In the process, the Special Court will be the first international criminal institution to address seriously the crimes of recruiting child combatants and engaging in sexual slavery. The Special Court will also seek to preserve the fragile peace in Sierra Leone by removing from society those who would resume the war and commit fresh human rights abuses. All told, the Special Court aims to complete its work within three years and to play a positive role in the reconstruction of Sierra Leone.

To do so, the Court will have to improve on the mistakes of the ad hoc international criminal tribunals for the former Yugoslavia and Rwanda. Those institutions are frequently criticized for failing to promote justice at the site of the offenses, for providing inadequate protection for witnesses and for revictimizing those witnesses who do testify.

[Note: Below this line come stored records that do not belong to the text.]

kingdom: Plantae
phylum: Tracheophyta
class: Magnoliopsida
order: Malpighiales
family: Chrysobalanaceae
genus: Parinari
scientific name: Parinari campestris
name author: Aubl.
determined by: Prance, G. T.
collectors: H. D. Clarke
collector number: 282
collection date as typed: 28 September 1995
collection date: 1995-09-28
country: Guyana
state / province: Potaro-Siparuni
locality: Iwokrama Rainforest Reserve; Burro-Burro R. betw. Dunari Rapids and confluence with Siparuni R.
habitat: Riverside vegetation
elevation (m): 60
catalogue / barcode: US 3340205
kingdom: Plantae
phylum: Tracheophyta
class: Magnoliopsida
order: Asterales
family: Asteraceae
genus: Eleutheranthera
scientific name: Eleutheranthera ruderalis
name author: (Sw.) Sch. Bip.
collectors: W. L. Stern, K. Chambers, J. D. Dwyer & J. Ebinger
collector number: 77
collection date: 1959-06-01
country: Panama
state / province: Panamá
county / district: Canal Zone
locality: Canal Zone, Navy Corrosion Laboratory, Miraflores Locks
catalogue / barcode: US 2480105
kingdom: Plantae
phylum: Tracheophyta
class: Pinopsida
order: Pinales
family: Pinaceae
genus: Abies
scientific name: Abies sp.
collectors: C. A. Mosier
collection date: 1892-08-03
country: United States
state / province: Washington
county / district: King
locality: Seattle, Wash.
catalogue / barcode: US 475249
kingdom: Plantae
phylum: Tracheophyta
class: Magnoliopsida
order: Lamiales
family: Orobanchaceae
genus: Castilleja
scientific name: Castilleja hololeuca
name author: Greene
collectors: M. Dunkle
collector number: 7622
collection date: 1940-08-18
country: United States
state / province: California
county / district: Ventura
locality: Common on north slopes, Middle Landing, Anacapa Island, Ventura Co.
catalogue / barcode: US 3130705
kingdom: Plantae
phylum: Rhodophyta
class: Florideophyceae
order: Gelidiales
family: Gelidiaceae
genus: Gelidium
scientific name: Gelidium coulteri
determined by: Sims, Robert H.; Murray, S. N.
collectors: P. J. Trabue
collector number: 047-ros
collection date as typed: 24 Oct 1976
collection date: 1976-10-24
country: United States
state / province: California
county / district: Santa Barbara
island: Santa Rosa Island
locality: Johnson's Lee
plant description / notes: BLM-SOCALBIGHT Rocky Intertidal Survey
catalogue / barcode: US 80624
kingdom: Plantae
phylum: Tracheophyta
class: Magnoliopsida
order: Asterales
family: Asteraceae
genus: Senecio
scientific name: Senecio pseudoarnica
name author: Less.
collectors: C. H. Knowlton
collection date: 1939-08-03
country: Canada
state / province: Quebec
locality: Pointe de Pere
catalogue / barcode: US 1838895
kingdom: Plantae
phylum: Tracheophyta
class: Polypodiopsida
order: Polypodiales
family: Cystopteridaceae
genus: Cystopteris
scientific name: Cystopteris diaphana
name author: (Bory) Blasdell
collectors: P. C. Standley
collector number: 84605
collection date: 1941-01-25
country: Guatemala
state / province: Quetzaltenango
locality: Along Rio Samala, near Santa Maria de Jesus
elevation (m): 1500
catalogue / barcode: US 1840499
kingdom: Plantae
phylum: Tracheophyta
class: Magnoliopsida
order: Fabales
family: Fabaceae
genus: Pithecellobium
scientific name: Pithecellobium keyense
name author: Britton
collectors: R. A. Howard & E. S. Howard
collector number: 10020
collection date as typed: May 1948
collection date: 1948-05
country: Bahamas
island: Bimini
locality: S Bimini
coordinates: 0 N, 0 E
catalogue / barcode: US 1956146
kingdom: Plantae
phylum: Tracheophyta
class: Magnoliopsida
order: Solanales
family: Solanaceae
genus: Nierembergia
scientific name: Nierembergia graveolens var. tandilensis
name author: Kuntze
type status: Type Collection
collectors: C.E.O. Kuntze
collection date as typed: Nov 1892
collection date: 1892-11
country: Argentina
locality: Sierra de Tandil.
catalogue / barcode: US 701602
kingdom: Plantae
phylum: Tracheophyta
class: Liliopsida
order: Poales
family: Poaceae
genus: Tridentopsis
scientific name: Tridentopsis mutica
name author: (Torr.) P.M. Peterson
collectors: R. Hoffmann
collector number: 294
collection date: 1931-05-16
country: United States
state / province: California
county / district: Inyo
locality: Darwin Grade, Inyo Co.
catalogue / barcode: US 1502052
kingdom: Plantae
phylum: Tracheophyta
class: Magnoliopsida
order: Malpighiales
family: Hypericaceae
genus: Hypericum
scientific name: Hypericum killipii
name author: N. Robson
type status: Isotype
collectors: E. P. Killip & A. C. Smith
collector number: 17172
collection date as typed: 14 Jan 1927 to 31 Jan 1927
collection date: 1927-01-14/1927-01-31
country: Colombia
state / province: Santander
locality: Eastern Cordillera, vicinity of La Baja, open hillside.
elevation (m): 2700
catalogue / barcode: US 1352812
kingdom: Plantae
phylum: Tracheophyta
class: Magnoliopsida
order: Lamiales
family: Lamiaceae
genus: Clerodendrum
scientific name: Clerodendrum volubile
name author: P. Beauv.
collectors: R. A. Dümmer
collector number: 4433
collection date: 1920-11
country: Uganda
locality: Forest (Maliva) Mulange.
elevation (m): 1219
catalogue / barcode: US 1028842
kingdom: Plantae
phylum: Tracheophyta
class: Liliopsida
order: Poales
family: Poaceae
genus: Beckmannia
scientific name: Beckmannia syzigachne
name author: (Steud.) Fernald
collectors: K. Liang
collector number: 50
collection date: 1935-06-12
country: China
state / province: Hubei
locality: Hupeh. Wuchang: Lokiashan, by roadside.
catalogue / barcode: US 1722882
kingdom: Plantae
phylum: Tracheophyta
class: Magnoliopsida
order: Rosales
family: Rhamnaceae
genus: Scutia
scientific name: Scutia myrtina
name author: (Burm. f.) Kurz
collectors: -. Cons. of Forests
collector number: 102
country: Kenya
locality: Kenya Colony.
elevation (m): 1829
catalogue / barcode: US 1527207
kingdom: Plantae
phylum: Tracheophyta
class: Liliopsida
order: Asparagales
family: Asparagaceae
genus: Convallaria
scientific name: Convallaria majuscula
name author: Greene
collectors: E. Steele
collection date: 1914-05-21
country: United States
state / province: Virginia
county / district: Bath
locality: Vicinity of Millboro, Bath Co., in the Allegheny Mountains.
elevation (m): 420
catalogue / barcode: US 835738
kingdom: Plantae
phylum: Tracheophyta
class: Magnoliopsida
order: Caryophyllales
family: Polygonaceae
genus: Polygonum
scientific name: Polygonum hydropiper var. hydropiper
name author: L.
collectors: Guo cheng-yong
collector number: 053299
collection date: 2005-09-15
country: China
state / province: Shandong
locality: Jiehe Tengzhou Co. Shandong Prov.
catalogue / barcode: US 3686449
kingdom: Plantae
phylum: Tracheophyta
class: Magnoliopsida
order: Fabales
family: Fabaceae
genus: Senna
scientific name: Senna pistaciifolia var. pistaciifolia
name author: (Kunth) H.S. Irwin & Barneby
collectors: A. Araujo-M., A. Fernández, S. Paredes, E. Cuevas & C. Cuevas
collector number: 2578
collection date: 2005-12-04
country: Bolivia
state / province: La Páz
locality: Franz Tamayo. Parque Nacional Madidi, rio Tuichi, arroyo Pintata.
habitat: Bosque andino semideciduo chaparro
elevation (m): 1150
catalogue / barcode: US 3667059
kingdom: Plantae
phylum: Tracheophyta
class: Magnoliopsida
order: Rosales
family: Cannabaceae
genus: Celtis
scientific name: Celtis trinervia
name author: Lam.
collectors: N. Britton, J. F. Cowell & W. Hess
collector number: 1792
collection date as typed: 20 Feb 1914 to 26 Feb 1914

The Sierra Leone Working Group is working with the Special Court to apply the lessons of existing international tribunals and to conduct legal research for the Office of the Prosecutor. During the summer of 2003, at least two University of Toronto law students will travel to Sierra Leone to intern with the Special Court and the TRC. Although the problems Sierra Leoneans face are enormous, the Sierra Leone Working Group is pleased to participate in the Academic Consortium, to contribute to the development of international human rights law and to promote the justice that Soriba seeks.  

This article first appeared in Nexus, Spring 2003.